See, e.g. , Livesley , 296 Or. at 27, 672 P.2d 337 (defining the scope of the unexplained fall doctrine in a case where there was no evidence to explain fall, and the claimant “was unable himself to offer a cause for the fall, however, and admitted that all he could remember of the incident was simply falling.”); Blank v. U.S. Bank of Oregon , 252 Or.App. 553, 557–58, 287 P.3d 1272 (2012) (applying unexplained fall doctrine where the claimant could not recall the reason for her fall, and there was no other evidence of potential causes); McTaggart v.
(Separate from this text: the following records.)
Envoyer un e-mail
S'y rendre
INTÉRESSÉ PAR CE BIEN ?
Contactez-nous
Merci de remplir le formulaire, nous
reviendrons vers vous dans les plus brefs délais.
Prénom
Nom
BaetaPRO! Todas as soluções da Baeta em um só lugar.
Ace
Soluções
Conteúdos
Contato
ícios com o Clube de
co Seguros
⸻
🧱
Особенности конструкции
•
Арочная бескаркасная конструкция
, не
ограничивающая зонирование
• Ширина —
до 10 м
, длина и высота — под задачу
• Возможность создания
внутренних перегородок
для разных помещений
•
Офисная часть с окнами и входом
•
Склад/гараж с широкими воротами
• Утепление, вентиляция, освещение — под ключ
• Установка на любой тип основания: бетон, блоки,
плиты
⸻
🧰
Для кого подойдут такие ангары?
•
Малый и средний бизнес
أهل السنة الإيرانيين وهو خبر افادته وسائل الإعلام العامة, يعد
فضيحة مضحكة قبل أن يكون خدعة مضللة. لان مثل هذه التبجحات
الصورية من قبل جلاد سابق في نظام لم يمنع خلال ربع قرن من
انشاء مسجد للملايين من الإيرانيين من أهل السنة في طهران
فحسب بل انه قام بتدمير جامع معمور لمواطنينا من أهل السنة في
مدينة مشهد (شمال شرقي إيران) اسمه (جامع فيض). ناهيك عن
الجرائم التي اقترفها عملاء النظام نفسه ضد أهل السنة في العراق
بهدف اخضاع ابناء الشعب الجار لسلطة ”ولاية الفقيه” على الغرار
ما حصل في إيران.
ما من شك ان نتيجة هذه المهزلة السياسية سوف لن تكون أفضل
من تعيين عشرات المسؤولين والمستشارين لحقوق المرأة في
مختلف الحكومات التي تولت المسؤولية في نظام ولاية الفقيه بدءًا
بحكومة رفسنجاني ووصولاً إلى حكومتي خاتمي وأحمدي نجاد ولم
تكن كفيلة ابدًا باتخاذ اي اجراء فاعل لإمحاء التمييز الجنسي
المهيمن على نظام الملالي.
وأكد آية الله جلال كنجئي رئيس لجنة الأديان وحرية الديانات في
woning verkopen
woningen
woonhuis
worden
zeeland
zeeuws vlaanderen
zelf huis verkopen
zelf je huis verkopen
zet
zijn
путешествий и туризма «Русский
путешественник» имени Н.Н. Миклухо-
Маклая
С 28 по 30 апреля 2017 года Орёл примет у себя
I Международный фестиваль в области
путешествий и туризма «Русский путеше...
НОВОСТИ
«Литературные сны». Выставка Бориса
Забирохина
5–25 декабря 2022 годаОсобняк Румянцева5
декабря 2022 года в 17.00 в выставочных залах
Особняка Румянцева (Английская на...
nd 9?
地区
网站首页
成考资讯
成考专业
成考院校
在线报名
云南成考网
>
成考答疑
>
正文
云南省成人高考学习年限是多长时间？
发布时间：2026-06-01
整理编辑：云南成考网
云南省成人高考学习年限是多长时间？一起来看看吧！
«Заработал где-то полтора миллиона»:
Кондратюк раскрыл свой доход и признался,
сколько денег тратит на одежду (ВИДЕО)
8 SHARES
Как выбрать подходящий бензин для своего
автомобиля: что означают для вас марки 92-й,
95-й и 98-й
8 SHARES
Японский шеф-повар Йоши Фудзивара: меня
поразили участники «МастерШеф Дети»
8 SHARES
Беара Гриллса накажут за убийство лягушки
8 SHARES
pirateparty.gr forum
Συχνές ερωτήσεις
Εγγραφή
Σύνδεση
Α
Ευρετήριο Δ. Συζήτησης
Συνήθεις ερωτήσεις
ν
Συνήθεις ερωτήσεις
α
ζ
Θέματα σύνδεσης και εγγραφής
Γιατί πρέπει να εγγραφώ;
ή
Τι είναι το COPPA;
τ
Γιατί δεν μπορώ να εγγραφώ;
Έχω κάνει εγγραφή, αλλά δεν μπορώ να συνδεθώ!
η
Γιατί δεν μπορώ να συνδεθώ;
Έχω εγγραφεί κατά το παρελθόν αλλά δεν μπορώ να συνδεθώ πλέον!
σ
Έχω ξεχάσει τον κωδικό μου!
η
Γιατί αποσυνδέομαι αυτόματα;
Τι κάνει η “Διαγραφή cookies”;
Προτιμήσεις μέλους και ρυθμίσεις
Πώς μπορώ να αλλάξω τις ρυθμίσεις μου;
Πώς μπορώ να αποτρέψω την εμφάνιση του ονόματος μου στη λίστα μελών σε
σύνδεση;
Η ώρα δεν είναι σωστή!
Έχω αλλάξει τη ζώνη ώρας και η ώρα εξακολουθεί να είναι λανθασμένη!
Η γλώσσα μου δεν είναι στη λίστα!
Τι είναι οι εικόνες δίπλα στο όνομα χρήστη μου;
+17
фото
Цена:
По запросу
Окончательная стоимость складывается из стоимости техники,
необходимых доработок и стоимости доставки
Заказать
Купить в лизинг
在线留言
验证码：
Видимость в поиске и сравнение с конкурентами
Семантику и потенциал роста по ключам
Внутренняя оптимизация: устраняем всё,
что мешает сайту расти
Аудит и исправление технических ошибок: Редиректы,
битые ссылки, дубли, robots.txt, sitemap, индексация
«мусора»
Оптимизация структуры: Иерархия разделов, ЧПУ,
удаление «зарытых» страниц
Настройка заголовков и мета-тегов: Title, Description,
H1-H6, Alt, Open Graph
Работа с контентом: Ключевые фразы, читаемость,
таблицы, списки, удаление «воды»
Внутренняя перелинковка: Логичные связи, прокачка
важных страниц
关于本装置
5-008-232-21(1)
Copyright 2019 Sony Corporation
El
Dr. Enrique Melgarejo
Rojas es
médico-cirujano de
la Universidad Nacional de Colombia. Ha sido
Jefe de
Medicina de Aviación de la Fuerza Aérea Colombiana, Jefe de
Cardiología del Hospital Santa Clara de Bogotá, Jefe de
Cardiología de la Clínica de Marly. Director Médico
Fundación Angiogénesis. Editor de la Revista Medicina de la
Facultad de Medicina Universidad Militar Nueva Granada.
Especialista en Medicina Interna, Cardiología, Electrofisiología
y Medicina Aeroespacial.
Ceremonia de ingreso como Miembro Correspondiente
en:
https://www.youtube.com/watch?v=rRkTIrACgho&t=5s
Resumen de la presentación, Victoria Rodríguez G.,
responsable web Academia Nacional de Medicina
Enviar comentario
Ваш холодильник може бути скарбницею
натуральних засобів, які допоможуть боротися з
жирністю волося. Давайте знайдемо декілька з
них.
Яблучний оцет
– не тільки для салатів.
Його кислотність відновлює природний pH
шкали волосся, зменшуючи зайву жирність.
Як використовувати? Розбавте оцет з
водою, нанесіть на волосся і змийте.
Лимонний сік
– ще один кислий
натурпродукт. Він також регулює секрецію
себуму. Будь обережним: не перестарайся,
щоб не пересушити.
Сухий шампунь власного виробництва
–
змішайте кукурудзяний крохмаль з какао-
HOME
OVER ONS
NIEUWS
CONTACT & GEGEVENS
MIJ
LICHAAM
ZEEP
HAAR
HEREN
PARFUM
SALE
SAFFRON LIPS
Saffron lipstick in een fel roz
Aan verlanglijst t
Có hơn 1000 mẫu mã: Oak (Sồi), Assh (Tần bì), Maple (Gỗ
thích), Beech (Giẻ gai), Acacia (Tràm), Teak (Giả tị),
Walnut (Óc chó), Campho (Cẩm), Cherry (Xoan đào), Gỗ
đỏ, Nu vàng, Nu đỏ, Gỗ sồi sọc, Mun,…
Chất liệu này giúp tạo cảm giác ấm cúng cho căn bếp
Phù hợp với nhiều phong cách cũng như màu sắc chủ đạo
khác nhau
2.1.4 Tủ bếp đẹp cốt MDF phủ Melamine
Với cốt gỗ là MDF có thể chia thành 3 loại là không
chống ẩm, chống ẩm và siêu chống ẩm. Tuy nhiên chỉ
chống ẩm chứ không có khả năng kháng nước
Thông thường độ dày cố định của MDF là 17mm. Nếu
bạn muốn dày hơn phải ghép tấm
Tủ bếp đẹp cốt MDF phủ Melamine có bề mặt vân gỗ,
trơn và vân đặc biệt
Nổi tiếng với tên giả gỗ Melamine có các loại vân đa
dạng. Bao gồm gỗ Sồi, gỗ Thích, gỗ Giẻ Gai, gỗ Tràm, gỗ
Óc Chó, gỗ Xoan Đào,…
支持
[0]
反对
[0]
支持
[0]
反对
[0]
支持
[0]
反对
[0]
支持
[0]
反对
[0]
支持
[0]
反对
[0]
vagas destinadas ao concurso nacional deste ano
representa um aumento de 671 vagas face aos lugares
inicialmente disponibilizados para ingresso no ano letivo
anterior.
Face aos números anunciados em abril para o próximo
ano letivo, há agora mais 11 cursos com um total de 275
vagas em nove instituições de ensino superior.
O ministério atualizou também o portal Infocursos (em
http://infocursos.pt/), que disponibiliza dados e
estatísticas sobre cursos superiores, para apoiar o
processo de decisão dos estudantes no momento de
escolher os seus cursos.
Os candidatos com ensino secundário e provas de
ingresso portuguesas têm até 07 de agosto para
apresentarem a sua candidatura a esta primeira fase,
Time Warner Cable , 170 Or.App. 491, 494, 16 P.3d 1154 (2000), rev. den. , 331 Or. 633, 19 P.3d 357 (2001) (applying unexplained fall doctrine where claimant “[did] not know the reason for her fall,” and there was no other evidence of cause of fall).
Those circumstances convince me that the board's misunderstanding of claimant's theory of the case may have caused it to overlook the direct evidence of causation that supports claimant's theory and to apply the unexplained fall doctrine in a case in which the fall at issue is not so much “unexplained” as it is the subject of factual dispute over causation. Although the majority opinion concludes that a remand is warranted for a different reason, I do not understand that opinion to foreclose the board from taking these considerations into account on remand.
For these reasons, I concur in the decision to vacate and remand to the board.